Tuesday, October 30, 2012

Prisoners Don't Count (Unless They Do)

How Prisoners Make Us Look Good:

A FEW years ago, the sociologists Becky Pettit and Bryan Sykes tried to quantify a worrisome phenomenon: the growing proportion of black men imprisoned by age 20. Focusing on those born between 1975 and 1979 who later dropped out of high school, they noticed an anomaly. “Our initial efforts,” Dr. Pettit recalls, “implied that more young, black, low-skill men had been to prison than were alive.” 

It took her no time to resolve the inconsistency: corrections officials count actual prisoners, a captive audience; sociologists and census-takers typically undercount prisoners and former inmates living on the edge of society. 

The real problem, as Dr. Pettit sees it, is that imprisoned black men aren’t figured into statistics about the standing of African-Americans. The consequence, she says, is an overstatement of black progress in education, employment, wages and voting participation. 
We spend so much of our time counting prisoners, we fail to take into account how the imprisoned population effects the greater census and population counts on the outside.
Dr. Pettit, of the University of Washington, has now presented her research in “Invisible Men: Mass Incarceration and the Myth of Black Progress,” published by the Russell Sage Foundation. Among her conclusions: 

¶ Among male high school dropouts born between 1975 and 1979, 68 percent of blacks (compared with 28 percent of whites) had been imprisoned at some point by 2009, and 37 percent of blacks (compared with 12 percent of whites) were incarcerated that year. 

¶ By the time they turn 18, one in four black children will have experienced the imprisonment of a parent. 

¶ More young black dropouts are in prison or jail than have paying jobs. Black men are more likely to go to prison than to graduate with a four-year college degree or complete military service. 

Black dropouts are more likely to spend at least a year in prison than to get married.  

If inmates were counted, she estimates, the black high school dropout rate would soar to 19 percent and the share of dropouts who are employed would plunge to 26 percent — far more dire than the statistics usually cited. The celebrated voter turnout among young blacks in the 2008 election would drop to roughly 20 percent, about where it was in 1980. 

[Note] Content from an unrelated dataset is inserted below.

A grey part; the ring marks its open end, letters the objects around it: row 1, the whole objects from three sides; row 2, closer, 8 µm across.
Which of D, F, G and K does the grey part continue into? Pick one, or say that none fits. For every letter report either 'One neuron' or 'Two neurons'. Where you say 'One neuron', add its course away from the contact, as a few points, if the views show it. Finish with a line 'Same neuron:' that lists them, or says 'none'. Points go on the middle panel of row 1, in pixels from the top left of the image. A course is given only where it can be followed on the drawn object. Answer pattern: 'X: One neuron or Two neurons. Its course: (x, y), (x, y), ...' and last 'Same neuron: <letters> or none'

Blacks account for nearly half of the more than 2.3 million Americans in prison or jail. Failure to include them in measures of black progress, she argues, is akin to leaving states out of national counts. Former inmates, too, tend to be undercounted because they are typically poor, mobile and living precariously.
We're only a week away from the election, so I'm hesitant to say much related to either candidate on this issue. I've been just as critical of Obama and the Democrats as I am Romney and the Republicans, and on this issue, all of the above have failed miserably. 

The plight of Black America has actually gotten worse during Obama's four years, and the Republicans have nothing constructive to offer on the topic. And between the two candidates, the exact number of mentions of mass incarceration and the apartheid we've achieved in our system of prisons is exactly zero.

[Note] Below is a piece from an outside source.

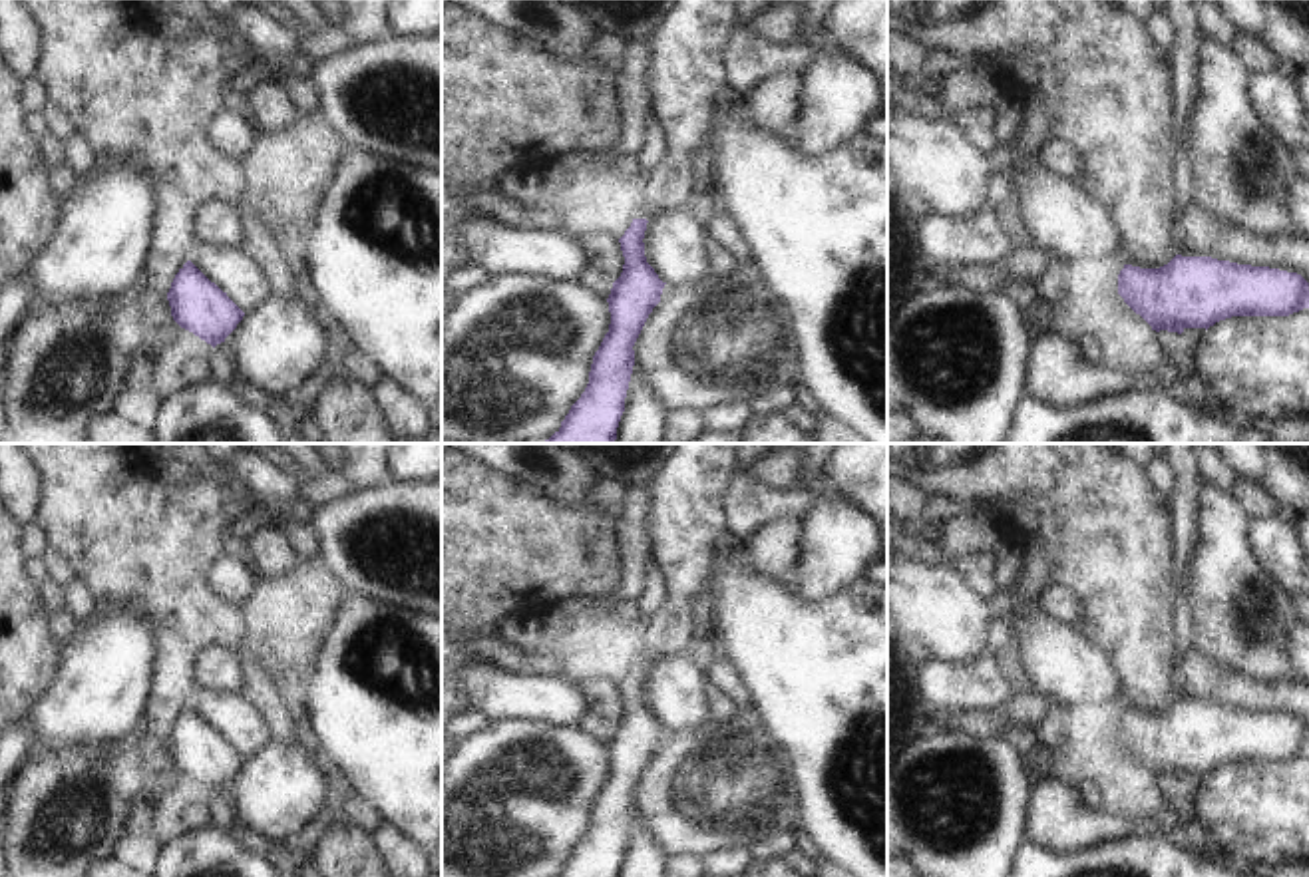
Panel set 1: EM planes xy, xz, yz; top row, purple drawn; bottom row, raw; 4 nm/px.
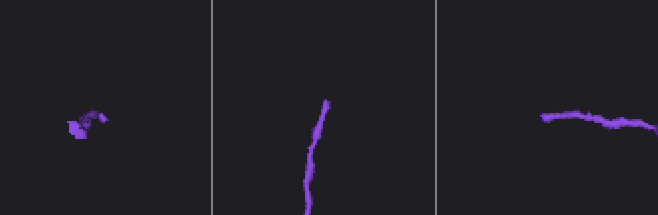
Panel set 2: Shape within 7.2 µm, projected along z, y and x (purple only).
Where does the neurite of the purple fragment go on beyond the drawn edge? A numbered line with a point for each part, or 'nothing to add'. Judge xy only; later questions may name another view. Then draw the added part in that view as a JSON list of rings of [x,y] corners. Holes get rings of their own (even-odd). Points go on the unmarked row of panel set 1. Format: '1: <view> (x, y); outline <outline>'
nothing to add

As usual in a political season, the trivial rises to the fore, and what's important gets left behind. In this case, as Steve Spitzer put it 30 years ago, it's the Social Junk and the Social Dynamite who we can ignore, but ultimately at our own peril.

Because remember all the Surplus Labor we've created the last four years during the recession? Heads up: that tab is coming due soon.

2 comments:

MRMacrum said...

While the racial twist in all this takes front stage, I would love the eggheads to also look at the prison issue from a color blind economic status slant also. Living in a state with a miniscule black population after having grown up in areas with sizable black populations, the one recurring factor for both is poverty. Maine has a sizable population of poor white folks who have been poor for generations. I would guess that the similarities in statistics of poor white Mainers would closely resemble the trends in the black communities. High drop out rates, higher incidents of teen pregnancies, and higher crime rates also.

I would love to see this country focus on poverty first, race second. Work on the poverty and everyone would benefit without race being the wedge that drives the issue apart right out of the gate.

Anyway, good post with some thought provoking information. The bottom line in my opinion is the US has entirely too many people in prison.

Todd Krohn said...

Completely agree, brother. The longest running thread in the history of punishment has always been poverty and the underclass (those who don't have the resources to defend themselves).

Fundamentally, the racial discrepancy is more a manifestation of class bias than racism.